> [DATA TO USE]:

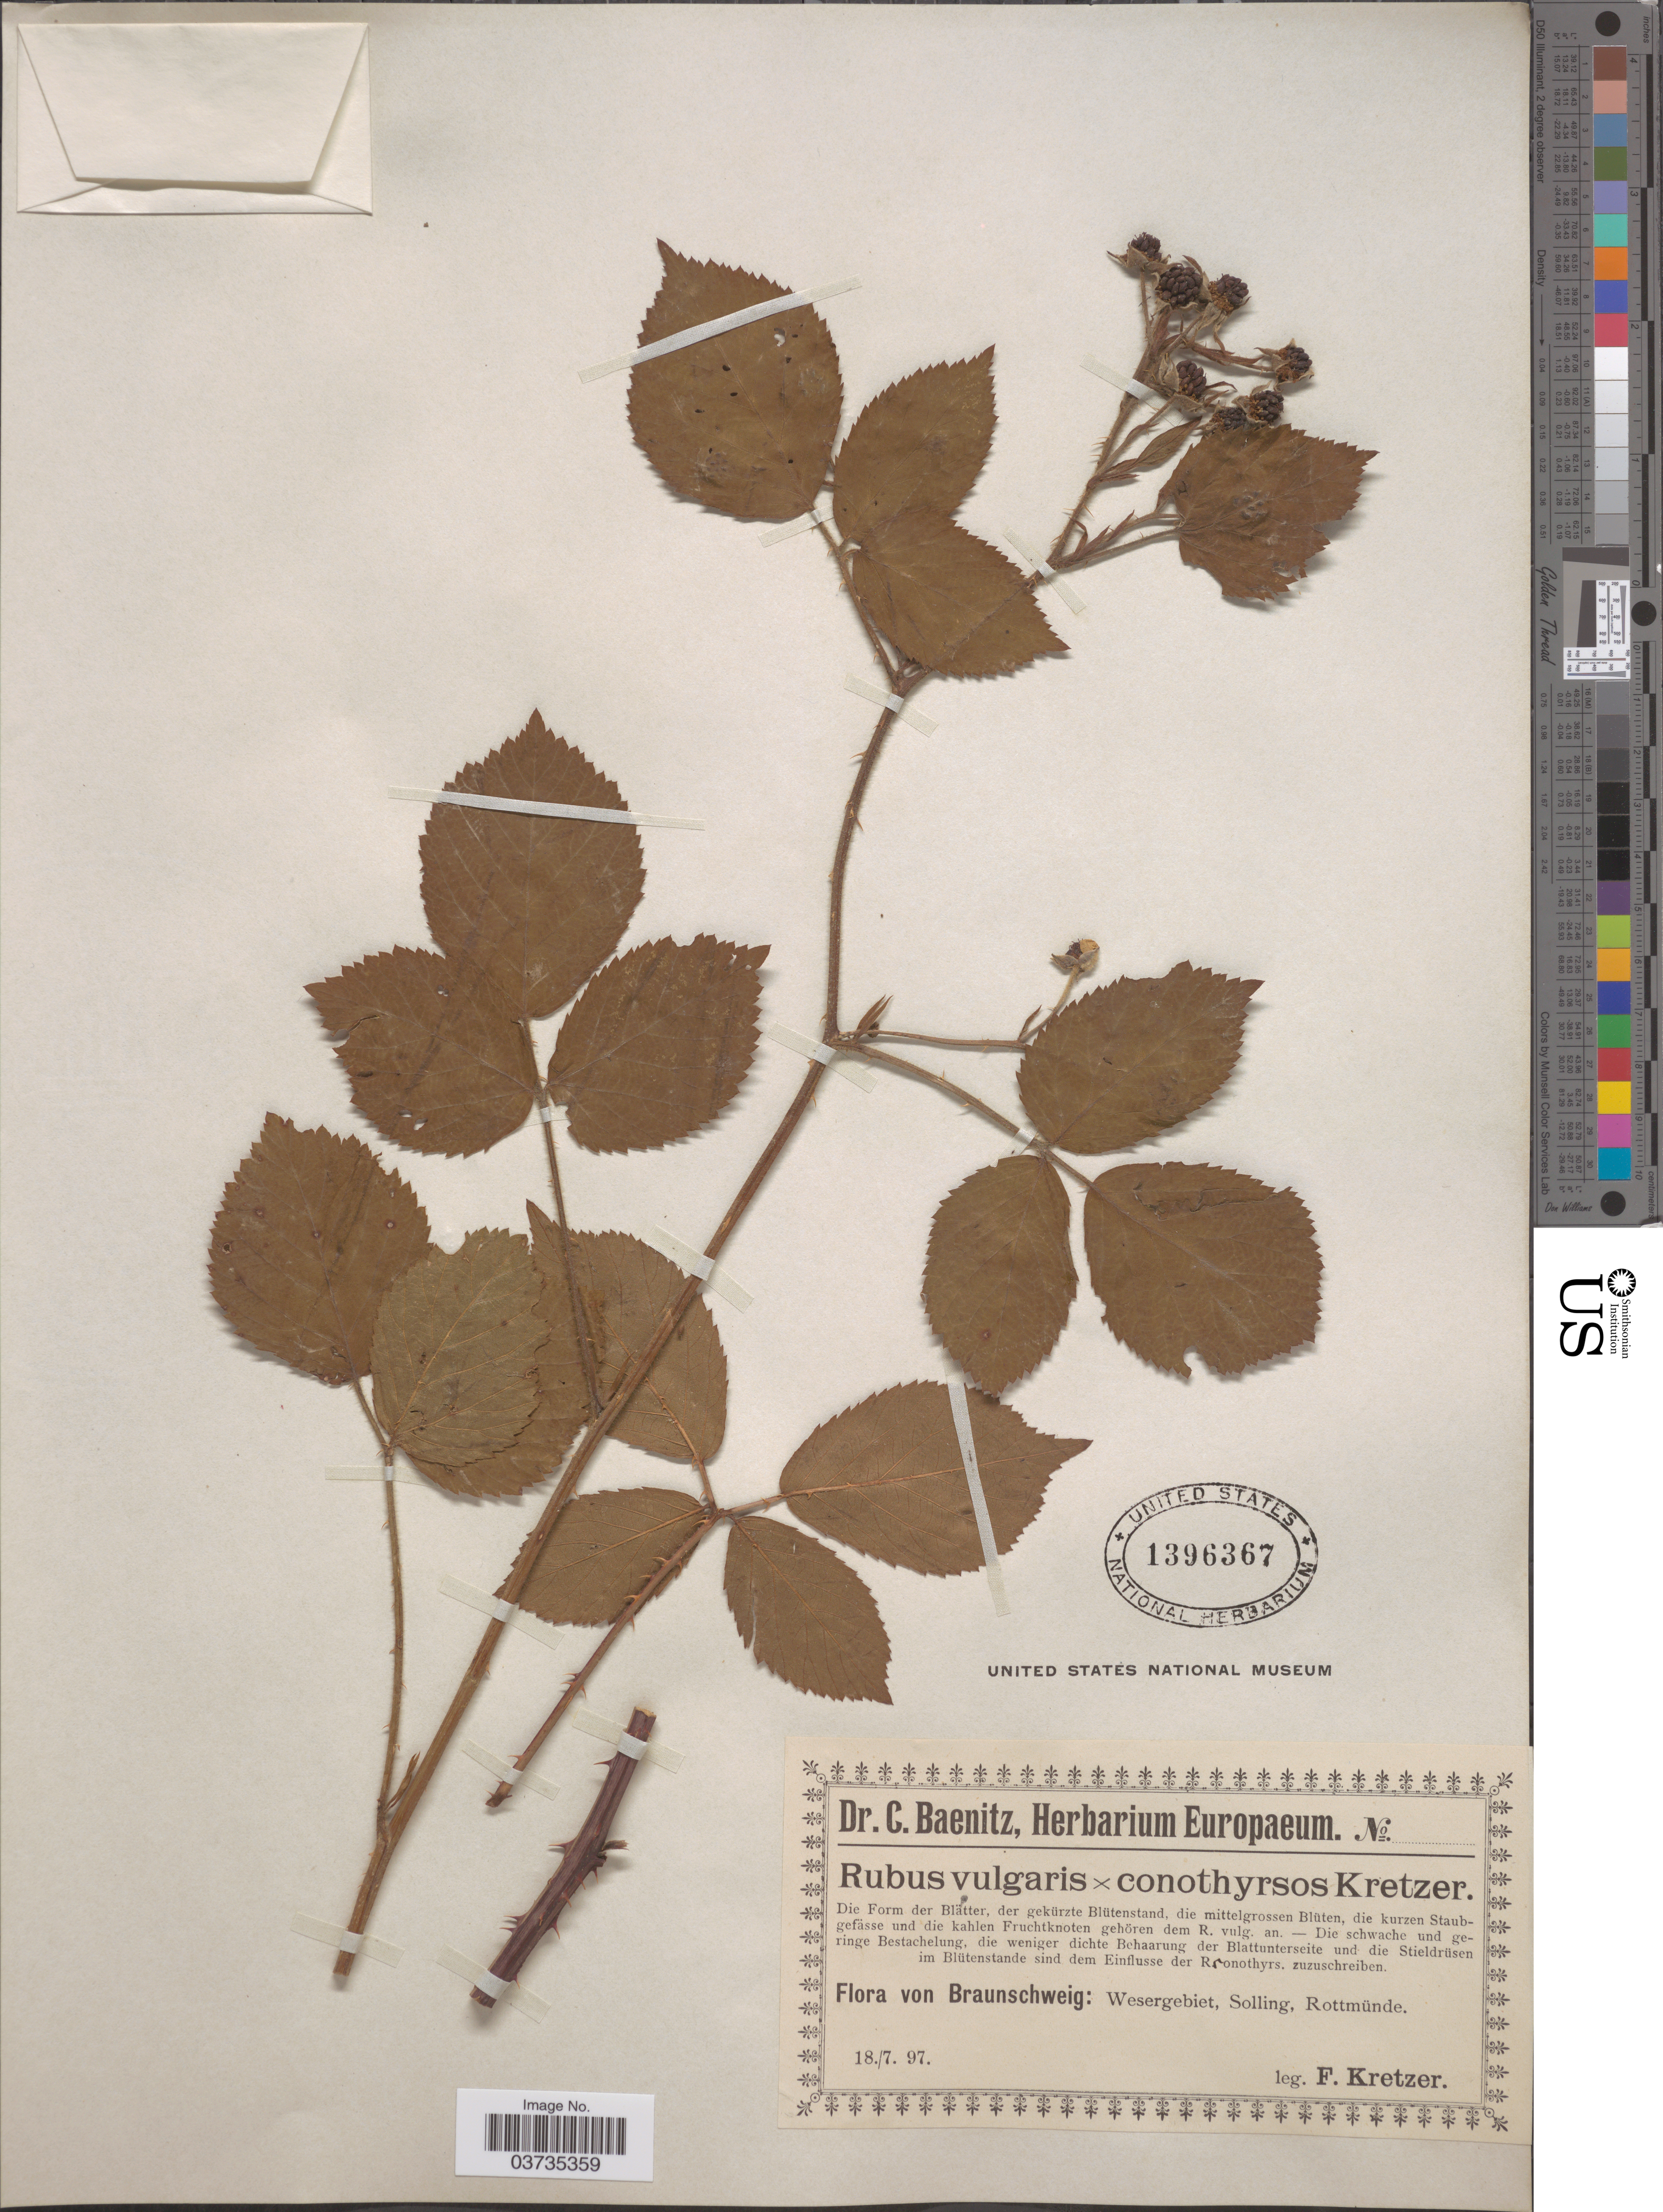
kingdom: Plantae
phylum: Tracheophyta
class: Magnoliopsida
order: Rosales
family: Rosaceae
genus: Rubus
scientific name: Rubus vulgaris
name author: Weihe & Nees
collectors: F. Kretzer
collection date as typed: Transcribed d/m/y: 18/7/97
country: Germany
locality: Braunschweig: Wesergebiet, Solling, Rottmünde.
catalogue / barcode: US 1396367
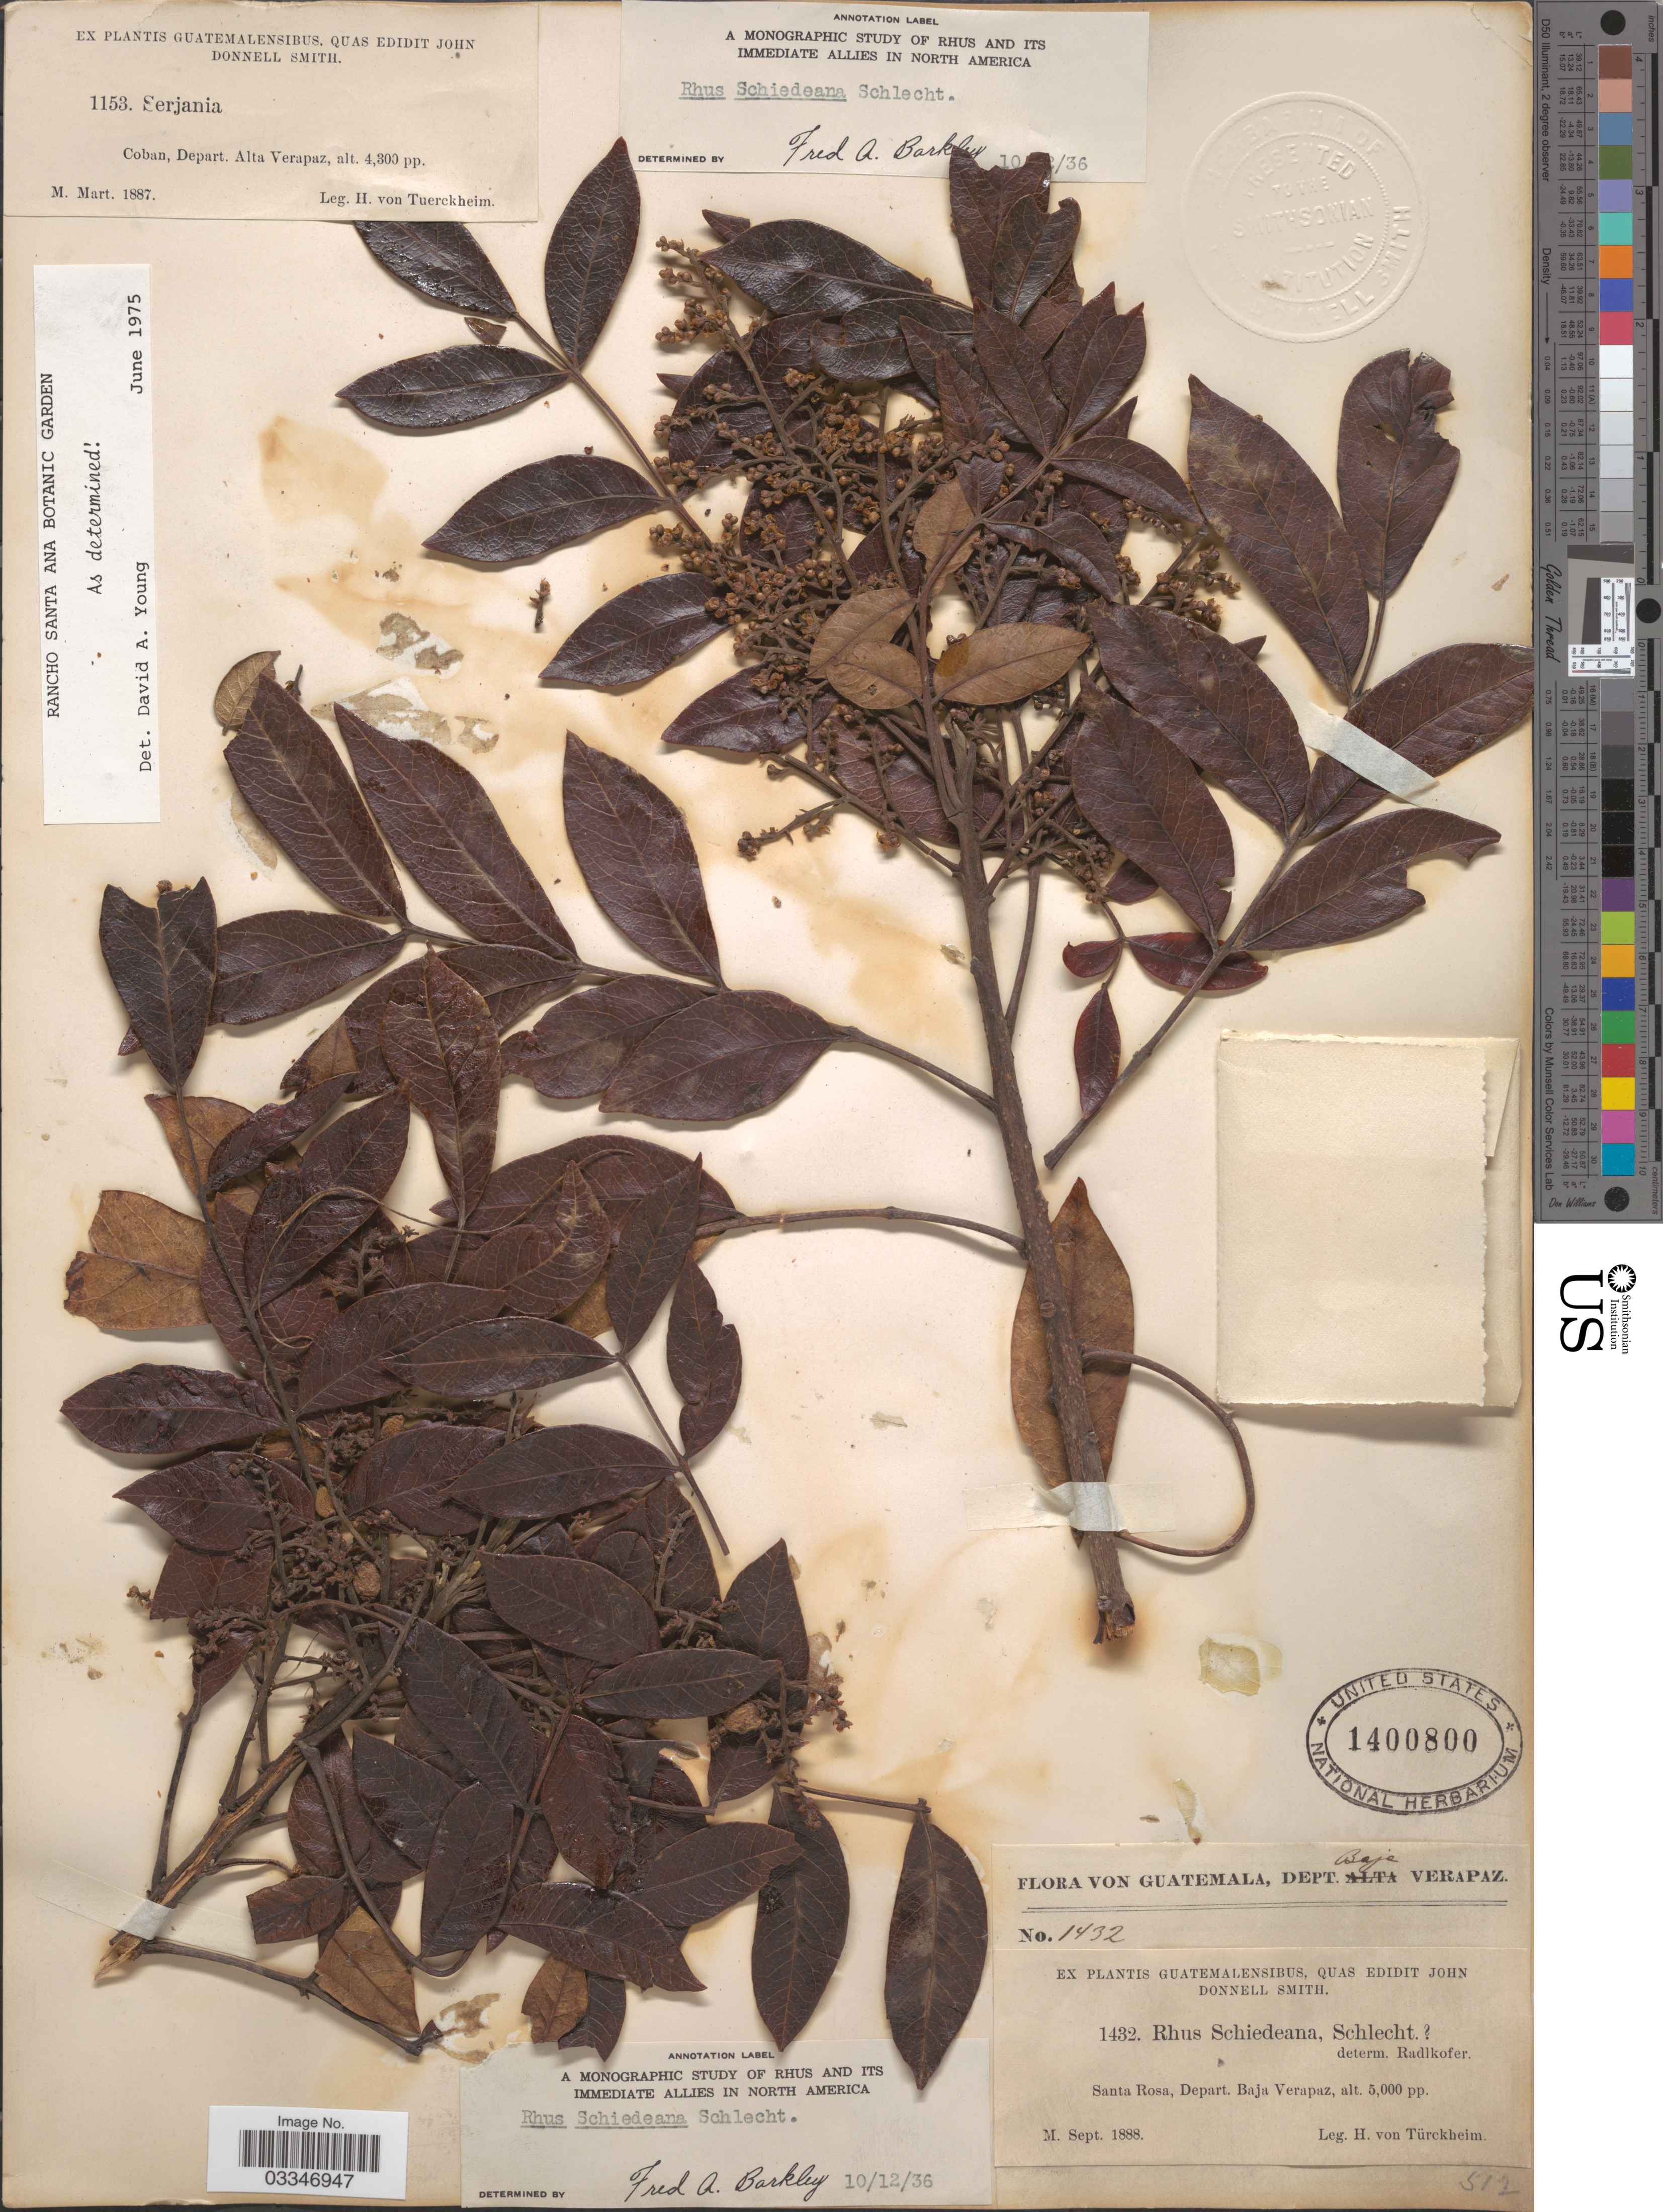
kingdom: Plantae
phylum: Tracheophyta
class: Magnoliopsida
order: Sapindales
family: Anacardiaceae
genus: Rhus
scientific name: Rhus schiedeana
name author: Schltdl.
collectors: H. von Türckheim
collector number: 1432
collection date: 1888-09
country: Guatemala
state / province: Baja Verapaz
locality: Dept. Baja Verapaz, Santa Rosa, Depart. Baja Verapaz.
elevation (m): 1524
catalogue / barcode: US 1400800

> [JOB]:
Render every line of the items above as a JSON list of strings, one string per line, leaving out blank lines and the pictures.

> [TASK RESPONSE]:
[
  "kingdom: Plantae",
  "phylum: Tracheophyta",
  "class: Magnoliopsida",
  "order: Rosales",
  "family: Rosaceae",
  "genus: Rubus",
  "scientific name: Rubus vulgaris",
  "name author: Weihe & Nees",
  "collectors: F. Kretzer",
  "collection date as typed: Transcribed d/m/y: 18/7/97",
  "country: Germany",
  "locality: Braunschweig: Wesergebiet, Solling, Rottmünde.",
  "catalogue / barcode: US 1396367",
  "kingdom: Plantae",
  "phylum: Tracheophyta",
  "class: Magnoliopsida",
  "order: Sapindales",
  "family: Anacardiaceae",
  "genus: Rhus",
  "scientific name: Rhus schiedeana",
  "name author: Schltdl.",
  "collectors: H. von Türckheim",
  "collector number: 1432",
  "collection date: 1888-09",
  "country: Guatemala",
  "state / province: Baja Verapaz",
  "locality: Dept. Baja Verapaz, Santa Rosa, Depart. Baja Verapaz.",
  "elevation (m): 1524",
  "catalogue / barcode: US 1400800"
]